▸ **Try it**: Restate, word for word, each record that follows.

▸ **Data records**:
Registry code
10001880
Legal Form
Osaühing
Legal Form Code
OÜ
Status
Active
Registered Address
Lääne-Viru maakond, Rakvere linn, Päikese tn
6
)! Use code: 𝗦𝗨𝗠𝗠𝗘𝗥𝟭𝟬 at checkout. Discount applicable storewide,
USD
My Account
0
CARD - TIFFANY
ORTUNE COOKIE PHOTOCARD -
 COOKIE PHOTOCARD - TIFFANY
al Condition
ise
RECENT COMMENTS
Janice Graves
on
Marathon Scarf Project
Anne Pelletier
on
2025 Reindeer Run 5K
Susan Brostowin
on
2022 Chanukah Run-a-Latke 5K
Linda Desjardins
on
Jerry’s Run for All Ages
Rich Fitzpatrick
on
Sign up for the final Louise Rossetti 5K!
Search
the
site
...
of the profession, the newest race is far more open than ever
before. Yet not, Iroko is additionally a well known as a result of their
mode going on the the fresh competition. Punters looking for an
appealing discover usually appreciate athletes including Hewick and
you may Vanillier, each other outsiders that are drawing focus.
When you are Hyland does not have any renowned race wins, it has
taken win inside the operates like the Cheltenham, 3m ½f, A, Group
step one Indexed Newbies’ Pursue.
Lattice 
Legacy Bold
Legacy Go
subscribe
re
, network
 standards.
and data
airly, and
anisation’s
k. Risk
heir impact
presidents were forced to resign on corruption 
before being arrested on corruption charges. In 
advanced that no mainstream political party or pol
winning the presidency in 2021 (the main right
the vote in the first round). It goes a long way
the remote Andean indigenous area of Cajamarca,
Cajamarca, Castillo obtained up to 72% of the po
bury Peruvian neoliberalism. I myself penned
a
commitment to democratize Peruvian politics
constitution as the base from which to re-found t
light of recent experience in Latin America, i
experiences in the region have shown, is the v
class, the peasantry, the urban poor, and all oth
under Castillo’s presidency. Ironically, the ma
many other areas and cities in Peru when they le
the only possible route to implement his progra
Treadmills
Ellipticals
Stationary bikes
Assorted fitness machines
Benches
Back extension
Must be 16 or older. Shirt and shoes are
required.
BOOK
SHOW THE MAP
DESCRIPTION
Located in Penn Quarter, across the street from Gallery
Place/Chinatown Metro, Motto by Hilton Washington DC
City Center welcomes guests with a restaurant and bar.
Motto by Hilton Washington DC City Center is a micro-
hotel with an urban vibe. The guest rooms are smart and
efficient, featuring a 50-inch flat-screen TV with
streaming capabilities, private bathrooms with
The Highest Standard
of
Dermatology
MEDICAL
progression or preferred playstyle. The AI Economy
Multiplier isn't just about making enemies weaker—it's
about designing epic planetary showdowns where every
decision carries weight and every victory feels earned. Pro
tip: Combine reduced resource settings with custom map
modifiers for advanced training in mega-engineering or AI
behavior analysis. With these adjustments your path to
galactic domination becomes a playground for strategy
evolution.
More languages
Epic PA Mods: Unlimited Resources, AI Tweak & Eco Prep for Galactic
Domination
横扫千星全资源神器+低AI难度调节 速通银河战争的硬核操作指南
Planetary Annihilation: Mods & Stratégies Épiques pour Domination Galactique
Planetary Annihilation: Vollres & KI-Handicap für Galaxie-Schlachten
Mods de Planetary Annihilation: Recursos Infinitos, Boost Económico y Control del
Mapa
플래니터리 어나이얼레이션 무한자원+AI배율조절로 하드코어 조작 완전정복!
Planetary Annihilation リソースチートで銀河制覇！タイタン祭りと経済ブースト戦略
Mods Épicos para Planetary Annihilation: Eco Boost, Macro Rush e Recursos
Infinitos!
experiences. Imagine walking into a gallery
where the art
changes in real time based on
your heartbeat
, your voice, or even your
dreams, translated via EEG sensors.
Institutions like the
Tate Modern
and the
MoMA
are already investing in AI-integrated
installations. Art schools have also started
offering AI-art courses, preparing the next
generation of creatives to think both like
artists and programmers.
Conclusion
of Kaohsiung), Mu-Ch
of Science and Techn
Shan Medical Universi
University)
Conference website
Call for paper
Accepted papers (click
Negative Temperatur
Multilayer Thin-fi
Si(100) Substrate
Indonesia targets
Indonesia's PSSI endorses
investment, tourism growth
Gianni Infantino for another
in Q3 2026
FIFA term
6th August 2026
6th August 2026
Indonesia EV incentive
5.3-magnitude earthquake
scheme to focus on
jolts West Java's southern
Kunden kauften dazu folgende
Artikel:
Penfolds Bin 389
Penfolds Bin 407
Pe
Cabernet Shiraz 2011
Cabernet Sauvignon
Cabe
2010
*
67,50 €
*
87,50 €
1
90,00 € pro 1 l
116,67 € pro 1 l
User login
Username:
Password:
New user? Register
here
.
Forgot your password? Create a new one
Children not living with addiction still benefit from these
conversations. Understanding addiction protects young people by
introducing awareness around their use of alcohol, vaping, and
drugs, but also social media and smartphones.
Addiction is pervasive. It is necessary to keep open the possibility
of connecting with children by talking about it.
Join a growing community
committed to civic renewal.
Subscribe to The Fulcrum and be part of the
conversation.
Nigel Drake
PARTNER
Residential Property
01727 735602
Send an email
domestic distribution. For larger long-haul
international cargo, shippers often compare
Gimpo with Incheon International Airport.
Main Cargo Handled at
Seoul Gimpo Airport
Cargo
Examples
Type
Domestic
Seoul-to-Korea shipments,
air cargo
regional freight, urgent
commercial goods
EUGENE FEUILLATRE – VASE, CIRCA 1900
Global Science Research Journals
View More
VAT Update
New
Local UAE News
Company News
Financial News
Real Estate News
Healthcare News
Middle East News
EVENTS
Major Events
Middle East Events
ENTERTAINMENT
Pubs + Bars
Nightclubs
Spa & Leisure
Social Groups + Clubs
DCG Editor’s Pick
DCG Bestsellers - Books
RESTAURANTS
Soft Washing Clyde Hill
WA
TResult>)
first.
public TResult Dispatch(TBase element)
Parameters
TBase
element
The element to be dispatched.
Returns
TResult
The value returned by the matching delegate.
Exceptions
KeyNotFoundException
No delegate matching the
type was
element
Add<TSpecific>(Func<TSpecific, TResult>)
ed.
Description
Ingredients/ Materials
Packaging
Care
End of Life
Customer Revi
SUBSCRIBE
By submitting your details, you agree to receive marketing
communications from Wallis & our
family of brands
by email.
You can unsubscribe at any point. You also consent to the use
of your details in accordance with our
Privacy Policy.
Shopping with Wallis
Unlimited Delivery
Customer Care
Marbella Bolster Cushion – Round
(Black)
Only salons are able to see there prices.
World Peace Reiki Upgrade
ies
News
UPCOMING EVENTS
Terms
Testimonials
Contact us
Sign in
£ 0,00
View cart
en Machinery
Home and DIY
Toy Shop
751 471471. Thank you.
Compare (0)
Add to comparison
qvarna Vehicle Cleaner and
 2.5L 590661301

▸ **Task output**:
Registry code
10001880
Legal Form
Osaühing
Legal Form Code
OÜ
Status
Active
Registered Address
Lääne-Viru maakond, Rakvere linn, Päikese tn
6
)! Use code: 𝗦𝗨𝗠𝗠𝗘𝗥𝟭𝟬 at checkout. Discount applicable storewide,
USD
My Account
0
CARD - TIFFANY
ORTUNE COOKIE PHOTOCARD -
 COOKIE PHOTOCARD - TIFFANY
al Condition
ise
RECENT COMMENTS
Janice Graves
on
Marathon Scarf Project
Anne Pelletier
on
2025 Reindeer Run 5K
Susan Brostowin
on
2022 Chanukah Run-a-Latke 5K
Linda Desjardins
on
Jerry’s Run for All Ages
Rich Fitzpatrick
on
Sign up for the final Louise Rossetti 5K!
Search
the
site
...
of the profession, the newest race is far more open than ever
before. Yet not, Iroko is additionally a well known as a result of their
mode going on the the fresh competition. Punters looking for an
appealing discover usually appreciate athletes including Hewick and
you may Vanillier, each other outsiders that are drawing focus.
When you are Hyland does not have any renowned race wins, it has
taken win inside the operates like the Cheltenham, 3m ½f, A, Group
step one Indexed Newbies’ Pursue.
Lattice 
Legacy Bold
Legacy Go
subscribe
re
, network
 standards.
and data
airly, and
anisation’s
k. Risk
heir impact
presidents were forced to resign on corruption 
before being arrested on corruption charges. In 
advanced that no mainstream political party or pol
winning the presidency in 2021 (the main right
the vote in the first round). It goes a long way
the remote Andean indigenous area of Cajamarca,
Cajamarca, Castillo obtained up to 72% of the po
bury Peruvian neoliberalism. I myself penned
a
commitment to democratize Peruvian politics
constitution as the base from which to re-found t
light of recent experience in Latin America, i
experiences in the region have shown, is the v
class, the peasantry, the urban poor, and all oth
under Castillo’s presidency. Ironically, the ma
many other areas and cities in Peru when they le
the only possible route to implement his progra
Treadmills
Ellipticals
Stationary bikes
Assorted fitness machines
Benches
Back extension
Must be 16 or older. Shirt and shoes are
required.
BOOK
SHOW THE MAP
DESCRIPTION
Located in Penn Quarter, across the street from Gallery
Place/Chinatown Metro, Motto by Hilton Washington DC
City Center welcomes guests with a restaurant and bar.
Motto by Hilton Washington DC City Center is a micro-
hotel with an urban vibe. The guest rooms are smart and
efficient, featuring a 50-inch flat-screen TV with
streaming capabilities, private bathrooms with
The Highest Standard
of
Dermatology
MEDICAL
progression or preferred playstyle. The AI Economy
Multiplier isn't just about making enemies weaker—it's
about designing epic planetary showdowns where every
decision carries weight and every victory feels earned. Pro
tip: Combine reduced resource settings with custom map
modifiers for advanced training in mega-engineering or AI
behavior analysis. With these adjustments your path to
galactic domination becomes a playground for strategy
evolution.
More languages
Epic PA Mods: Unlimited Resources, AI Tweak & Eco Prep for Galactic
Domination
横扫千星全资源神器+低AI难度调节 速通银河战争的硬核操作指南
Planetary Annihilation: Mods & Stratégies Épiques pour Domination Galactique
Planetary Annihilation: Vollres & KI-Handicap für Galaxie-Schlachten
Mods de Planetary Annihilation: Recursos Infinitos, Boost Económico y Control del
Mapa
플래니터리 어나이얼레이션 무한자원+AI배율조절로 하드코어 조작 완전정복!
Planetary Annihilation リソースチートで銀河制覇！タイタン祭りと経済ブースト戦略
Mods Épicos para Planetary Annihilation: Eco Boost, Macro Rush e Recursos
Infinitos!
experiences. Imagine walking into a gallery
where the art
changes in real time based on
your heartbeat
, your voice, or even your
dreams, translated via EEG sensors.
Institutions like the
Tate Modern
and the
MoMA
are already investing in AI-integrated
installations. Art schools have also started
offering AI-art courses, preparing the next
generation of creatives to think both like
artists and programmers.
Conclusion
of Kaohsiung), Mu-Ch
of Science and Techn
Shan Medical Universi
University)
Conference website
Call for paper
Accepted papers (click
Negative Temperatur
Multilayer Thin-fi
Si(100) Substrate
Indonesia targets
Indonesia's PSSI endorses
investment, tourism growth
Gianni Infantino for another
in Q3 2026
FIFA term
6th August 2026
6th August 2026
Indonesia EV incentive
5.3-magnitude earthquake
scheme to focus on
jolts West Java's southern
Kunden kauften dazu folgende
Artikel:
Penfolds Bin 389
Penfolds Bin 407
Pe
Cabernet Shiraz 2011
Cabernet Sauvignon
Cabe
2010
*
67,50 €
*
87,50 €
1
90,00 € pro 1 l
116,67 € pro 1 l
User login
Username:
Password:
New user? Register
here
.
Forgot your password? Create a new one
Children not living with addiction still benefit from these
conversations. Understanding addiction protects young people by
introducing awareness around their use of alcohol, vaping, and
drugs, but also social media and smartphones.
Addiction is pervasive. It is necessary to keep open the possibility
of connecting with children by talking about it.
Join a growing community
committed to civic renewal.
Subscribe to The Fulcrum and be part of the
conversation.
Nigel Drake
PARTNER
Residential Property
01727 735602
Send an email
domestic distribution. For larger long-haul
international cargo, shippers often compare
Gimpo with Incheon International Airport.
Main Cargo Handled at
Seoul Gimpo Airport
Cargo
Examples
Type
Domestic
Seoul-to-Korea shipments,
air cargo
regional freight, urgent
commercial goods
EUGENE FEUILLATRE – VASE, CIRCA 1900
Global Science Research Journals
View More
VAT Update
New
Local UAE News
Company News
Financial News
Real Estate News
Healthcare News
Middle East News
EVENTS
Major Events
Middle East Events
ENTERTAINMENT
Pubs + Bars
Nightclubs
Spa & Leisure
Social Groups + Clubs
DCG Editor’s Pick
DCG Bestsellers - Books
RESTAURANTS
Soft Washing Clyde Hill
WA
TResult>)
first.
public TResult Dispatch(TBase element)
Parameters
TBase
element
The element to be dispatched.
Returns
TResult
The value returned by the matching delegate.
Exceptions
KeyNotFoundException
No delegate matching the
type was
element
Add<TSpecific>(Func<TSpecific, TResult>)
ed.
Description
Ingredients/ Materials
Packaging
Care
End of Life
Customer Revi
SUBSCRIBE
By submitting your details, you agree to receive marketing
communications from Wallis & our
family of brands
by email.
You can unsubscribe at any point. You also consent to the use
of your details in accordance with our
Privacy Policy.
Shopping with Wallis
Unlimited Delivery
Customer Care
Marbella Bolster Cushion – Round
(Black)
Only salons are able to see there prices.
World Peace Reiki Upgrade
ies
News
UPCOMING EVENTS
Terms
Testimonials
Contact us
Sign in
£ 0,00
View cart
en Machinery
Home and DIY
Toy Shop
751 471471. Thank you.
Compare (0)
Add to comparison
qvarna Vehicle Cleaner and
 2.5L 590661301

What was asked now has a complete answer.